VHS #8 | O passe como argumento
Uma ligação nascente em Cleveland, um miúdo com afro que distribui com alegria, e uma promessa que regressa com sinais encorajadores.
Esta edição de VHS não precisa de muito contexto: três playmakers com capacidade de passe que nenhuma linha estatística consegue explicar. Um veterano que chega a meio da temporada e muda imediatamente o perfil de um ataque, um jogador de segundo ano com cabelo afro que trata a bola como se a alegria fosse obrigatória, e um base que, quando acelera, faz lembrar o tipo de jogador que pode ser quando tiver espaço e tempo suficientes para errar antes de explodir.
James Harden e Jarrett Allen: ligação em construção
James Harden chegou a Cleveland no trade deadline e os Cavaliers venceram cinco dos seis jogos disputados desde então. A correlação não é coincidência.
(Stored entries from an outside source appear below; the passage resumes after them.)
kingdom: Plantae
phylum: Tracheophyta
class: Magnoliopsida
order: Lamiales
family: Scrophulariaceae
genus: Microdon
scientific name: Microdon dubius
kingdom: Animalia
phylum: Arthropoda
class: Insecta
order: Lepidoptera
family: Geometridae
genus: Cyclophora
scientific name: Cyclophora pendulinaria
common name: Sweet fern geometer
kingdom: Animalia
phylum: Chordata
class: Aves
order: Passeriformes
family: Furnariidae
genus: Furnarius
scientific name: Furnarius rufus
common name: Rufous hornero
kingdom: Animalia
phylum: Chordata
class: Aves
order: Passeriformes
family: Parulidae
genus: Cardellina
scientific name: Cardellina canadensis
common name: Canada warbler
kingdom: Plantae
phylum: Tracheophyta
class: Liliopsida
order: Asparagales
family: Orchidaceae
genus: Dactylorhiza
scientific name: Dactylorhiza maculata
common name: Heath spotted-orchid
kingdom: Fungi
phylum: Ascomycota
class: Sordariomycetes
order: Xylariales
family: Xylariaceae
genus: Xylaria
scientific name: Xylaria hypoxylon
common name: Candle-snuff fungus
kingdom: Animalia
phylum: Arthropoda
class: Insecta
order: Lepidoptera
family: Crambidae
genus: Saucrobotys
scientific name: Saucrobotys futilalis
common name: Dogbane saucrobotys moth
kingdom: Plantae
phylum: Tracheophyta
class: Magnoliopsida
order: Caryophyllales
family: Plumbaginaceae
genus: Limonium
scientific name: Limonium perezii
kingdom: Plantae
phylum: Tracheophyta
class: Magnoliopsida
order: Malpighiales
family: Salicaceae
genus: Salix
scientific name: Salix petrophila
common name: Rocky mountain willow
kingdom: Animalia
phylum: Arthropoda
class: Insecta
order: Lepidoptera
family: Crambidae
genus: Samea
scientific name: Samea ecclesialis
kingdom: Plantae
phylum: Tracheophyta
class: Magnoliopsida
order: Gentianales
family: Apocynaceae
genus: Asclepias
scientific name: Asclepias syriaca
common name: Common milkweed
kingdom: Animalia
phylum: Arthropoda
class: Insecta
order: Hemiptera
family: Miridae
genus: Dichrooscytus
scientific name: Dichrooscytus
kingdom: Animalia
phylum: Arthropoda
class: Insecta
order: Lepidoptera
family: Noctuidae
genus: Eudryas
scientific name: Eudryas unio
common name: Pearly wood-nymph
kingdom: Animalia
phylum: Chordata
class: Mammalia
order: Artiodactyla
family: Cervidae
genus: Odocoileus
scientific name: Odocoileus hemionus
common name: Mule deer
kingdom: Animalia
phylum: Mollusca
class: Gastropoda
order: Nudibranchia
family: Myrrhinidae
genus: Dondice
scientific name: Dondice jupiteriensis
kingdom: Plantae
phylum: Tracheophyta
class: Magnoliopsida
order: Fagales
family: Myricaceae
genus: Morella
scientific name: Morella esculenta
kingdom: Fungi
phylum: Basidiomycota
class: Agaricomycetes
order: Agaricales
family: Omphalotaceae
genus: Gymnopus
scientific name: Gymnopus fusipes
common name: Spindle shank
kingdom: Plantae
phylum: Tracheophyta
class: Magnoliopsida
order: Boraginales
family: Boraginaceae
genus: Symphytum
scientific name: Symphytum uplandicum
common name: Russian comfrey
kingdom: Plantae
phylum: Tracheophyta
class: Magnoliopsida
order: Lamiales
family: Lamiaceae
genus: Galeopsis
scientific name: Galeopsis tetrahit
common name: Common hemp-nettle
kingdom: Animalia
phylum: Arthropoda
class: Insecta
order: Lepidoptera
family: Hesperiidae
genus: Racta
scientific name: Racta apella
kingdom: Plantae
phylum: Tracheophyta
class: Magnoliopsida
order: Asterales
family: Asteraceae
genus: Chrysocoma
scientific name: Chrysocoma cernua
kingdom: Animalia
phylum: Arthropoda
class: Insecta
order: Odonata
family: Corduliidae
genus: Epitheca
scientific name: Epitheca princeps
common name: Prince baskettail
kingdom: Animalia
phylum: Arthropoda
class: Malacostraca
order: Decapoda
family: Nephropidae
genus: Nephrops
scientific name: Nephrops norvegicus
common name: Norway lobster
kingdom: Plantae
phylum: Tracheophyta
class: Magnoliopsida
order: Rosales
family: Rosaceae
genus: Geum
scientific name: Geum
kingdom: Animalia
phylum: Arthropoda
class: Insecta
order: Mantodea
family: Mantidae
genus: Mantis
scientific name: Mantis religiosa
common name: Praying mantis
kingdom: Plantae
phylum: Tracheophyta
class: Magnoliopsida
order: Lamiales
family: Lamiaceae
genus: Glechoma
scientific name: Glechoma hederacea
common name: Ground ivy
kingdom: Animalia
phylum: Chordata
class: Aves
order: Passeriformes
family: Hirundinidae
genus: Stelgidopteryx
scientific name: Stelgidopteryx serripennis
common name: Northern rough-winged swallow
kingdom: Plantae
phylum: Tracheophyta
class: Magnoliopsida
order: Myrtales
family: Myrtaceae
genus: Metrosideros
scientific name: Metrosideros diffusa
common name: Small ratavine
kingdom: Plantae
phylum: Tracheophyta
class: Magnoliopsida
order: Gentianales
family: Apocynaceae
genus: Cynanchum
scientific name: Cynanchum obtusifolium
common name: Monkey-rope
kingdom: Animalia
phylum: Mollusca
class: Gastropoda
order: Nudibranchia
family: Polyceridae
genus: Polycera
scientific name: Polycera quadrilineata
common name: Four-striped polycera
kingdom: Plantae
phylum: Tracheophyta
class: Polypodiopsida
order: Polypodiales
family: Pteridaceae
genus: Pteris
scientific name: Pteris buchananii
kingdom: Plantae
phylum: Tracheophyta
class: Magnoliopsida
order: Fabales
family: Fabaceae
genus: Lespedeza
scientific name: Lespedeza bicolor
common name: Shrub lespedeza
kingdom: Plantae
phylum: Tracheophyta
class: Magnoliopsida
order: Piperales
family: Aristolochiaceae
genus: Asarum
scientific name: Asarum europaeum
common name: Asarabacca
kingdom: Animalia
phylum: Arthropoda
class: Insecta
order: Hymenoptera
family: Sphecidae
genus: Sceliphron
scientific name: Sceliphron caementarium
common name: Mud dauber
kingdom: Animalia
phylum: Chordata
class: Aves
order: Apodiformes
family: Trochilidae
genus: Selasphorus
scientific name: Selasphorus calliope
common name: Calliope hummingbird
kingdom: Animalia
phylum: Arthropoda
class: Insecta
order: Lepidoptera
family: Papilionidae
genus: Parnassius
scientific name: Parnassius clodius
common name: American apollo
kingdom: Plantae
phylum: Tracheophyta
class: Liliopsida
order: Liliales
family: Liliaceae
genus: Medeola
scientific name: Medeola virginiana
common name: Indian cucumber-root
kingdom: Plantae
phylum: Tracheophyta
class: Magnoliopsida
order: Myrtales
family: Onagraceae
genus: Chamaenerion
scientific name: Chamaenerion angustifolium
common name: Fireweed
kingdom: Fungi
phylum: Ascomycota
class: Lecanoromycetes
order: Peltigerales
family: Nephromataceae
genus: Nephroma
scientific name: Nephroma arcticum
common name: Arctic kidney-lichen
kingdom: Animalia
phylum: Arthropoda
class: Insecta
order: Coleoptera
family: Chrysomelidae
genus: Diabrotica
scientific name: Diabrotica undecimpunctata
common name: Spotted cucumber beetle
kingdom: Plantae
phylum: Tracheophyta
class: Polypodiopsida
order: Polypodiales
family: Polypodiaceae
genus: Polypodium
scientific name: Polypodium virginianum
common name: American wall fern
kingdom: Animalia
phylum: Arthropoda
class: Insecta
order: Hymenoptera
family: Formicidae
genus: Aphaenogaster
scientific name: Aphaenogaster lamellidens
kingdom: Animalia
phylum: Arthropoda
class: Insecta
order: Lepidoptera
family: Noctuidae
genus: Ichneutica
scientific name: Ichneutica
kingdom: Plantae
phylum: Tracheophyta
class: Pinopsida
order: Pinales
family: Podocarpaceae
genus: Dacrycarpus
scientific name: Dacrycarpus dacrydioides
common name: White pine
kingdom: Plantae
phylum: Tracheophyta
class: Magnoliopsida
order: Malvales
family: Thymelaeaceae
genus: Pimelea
O que os primeiros jogos revelam é um 2-man game a ganhar consistência: Harden encontrou em Jarrett Allen o tipo de finalizador que o liberta para fazer o que melhor sabe. O poste dos Cavaliers oferece presença física no pintado, mãos seguras e capacidade de selar o defensor no bloqueio — o perfil que Harden prefere para ditar o ritmo do pick-and-roll ou no dunker spot sem ter de apressar decisões. Após a vitória sobre os Brooklyn Nets, o base foi específico:
«Estando de fora, posso dizer que ele é melhor do que eu pensava — consegue receber a bola e finalizar perto do cesto com ambas as mãos. Tem bom ‘touch’ na área restritiva e esse é provavelmente o aspeto mais subvalorizado do seu jogo.»
A ligação faz lembrar a que o ‘barbudo’ construiu com Ivica Zubac nos Los Angeles Clippers: não pela semelhança dos bloqueadores, mas pela forma como Harden se apoia num interior para gerir o jogo com calma e criar vantagens antes de qualquer defesa conseguir organizar a resposta.
A amostra é pequena, mas a sintonia está a crescer.